Deshalb ist es korrekt von dem Entwicklungsziel des AUTOMATISCHEN Fahrens zu reden, vielleicht sogar des vollautomatischen. Der amerikanische Hersteller spricht aber von AUTONOMEM Fahren; das heißt selbstständig und eigengesetzlich. Und das ist keine Großmäuligkeit, wie wir sie aus der Werbung kennen. Ich habe Erfahrung mit dem Jargon der kalifornischen Tech-Kultur; die sind ganz und gar ironiefrei. Auch wenn es irre klingt, die meinen, was sie sagen.

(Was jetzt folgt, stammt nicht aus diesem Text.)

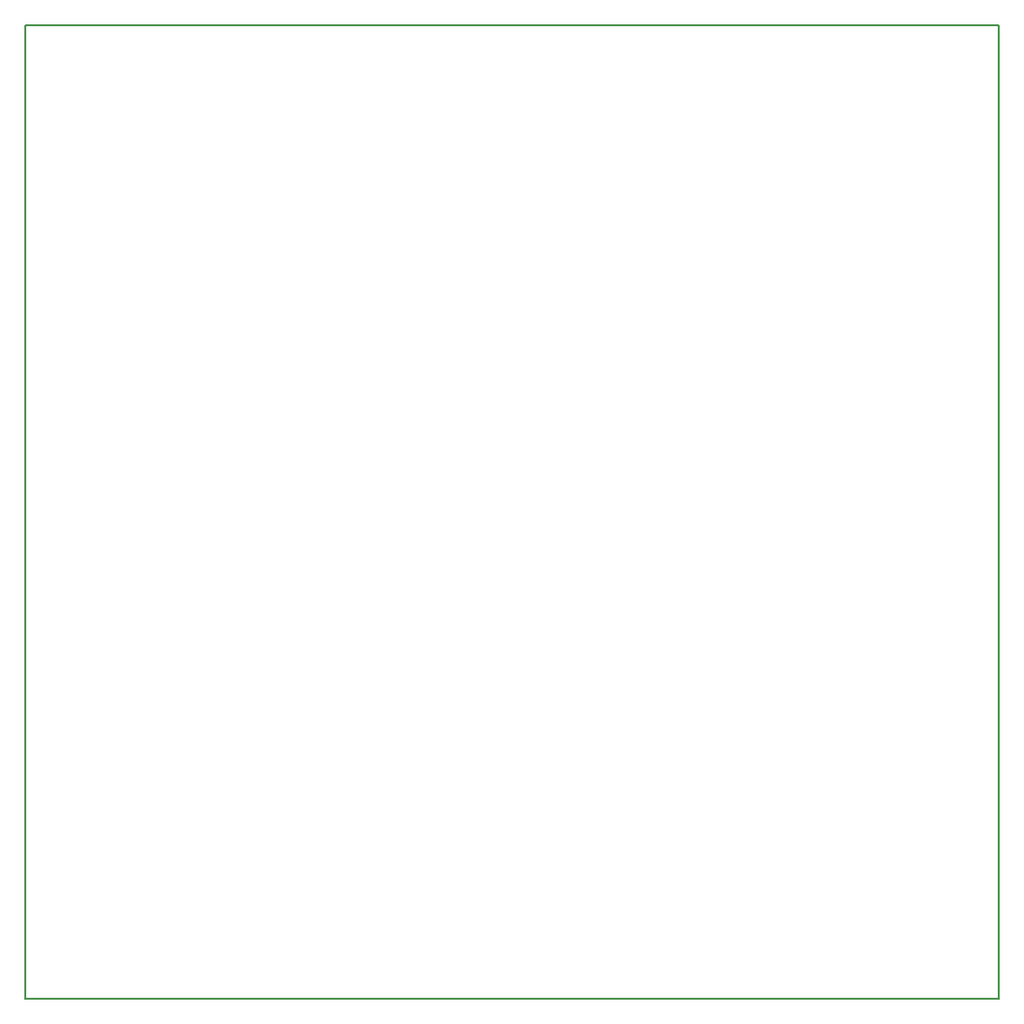
<source format=gbo>
G04 MADE WITH FRITZING*
G04 WWW.FRITZING.ORG*
G04 DOUBLE SIDED*
G04 HOLES PLATED*
G04 CONTOUR ON CENTER OF CONTOUR VECTOR*
%ASAXBY*%
%FSLAX23Y23*%
%MOIN*%
%OFA0B0*%
%SFA1.0B1.0*%
%ADD10R,3.346460X3.346460X3.330460X3.330460*%
%ADD11C,0.008000*%
%LNSILK0*%
G90*
G70*
G54D11*
X4Y3342D02*
X3342Y3342D01*
X3342Y4D01*
X4Y4D01*
X4Y3342D01*
D02*
G04 End of Silk0*
M02*
</source>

Was hier erstrebt wird und am Auto erprobt, das ist nicht mehr nur AI (artificial intelligence), also eine hilfsweise Nachbildung menschlicher Kombinationsgabe. Wir wissen, dass Fahrer:innen wunderbare Wesen, denen es nun mal nicht gegeben ist, rückwärts in eine enge Parklücke einzuparken. Dazu braucht die Künstliche Intelligenz nicht viel: Rupp zupp ist die Schüssel eingeparkt.
Ich bin in einem Alter, in dem man schon mal vergisst, wo man am Vorabend, obwohl stocknüchtern, die Karre abgestellt hat. Das kümmert den Tesla nicht. Ich rufe ihn per Handy und rupp zupp fährt er vor; leer und automatisch (nicht: autonom). Wo wollen die IT-Ingenieure des Wunderautos hin? Das ist meine Weihnachtsbotschaft. Das Entwicklungsziel ist AGI, kurz für Artificial General Intelligence; das menschliche Gehirn insgesamt soll nachgebaut werden. Nicht nur einzelne Funktionen sollen möglich sein, sondern menschliches Denkvermögen überhaupt.
Dafür wäre dann das Wort von der AUTONOMIE angebracht. Die Karre ist dann intelligenter als der Fahrer. Was heute bei Berliner Taxifahrern schon die Regel, gälte dann für alle batteriebetriebenen Schüsseln. Das Auto denkt selbst und eigengesetzlich, auch eigenverantwortlich. Die dazu nötige Rechenleistung ist so hoch, dass ich sie zentral verwalten muss, aber das ist ja heute schon so, dass der Teslalümmel bei jedem Scheiß automatisch im Kalifornischen nachfragt; das ist nämlich, wo dann die AUTONOMIE wohnt.
Bildungsbürgerliche Hausaufgabe: Man lese zum Weihnachtsfrühstück Goethe, Der Zauberlehrling. Vollzug ist zu melden.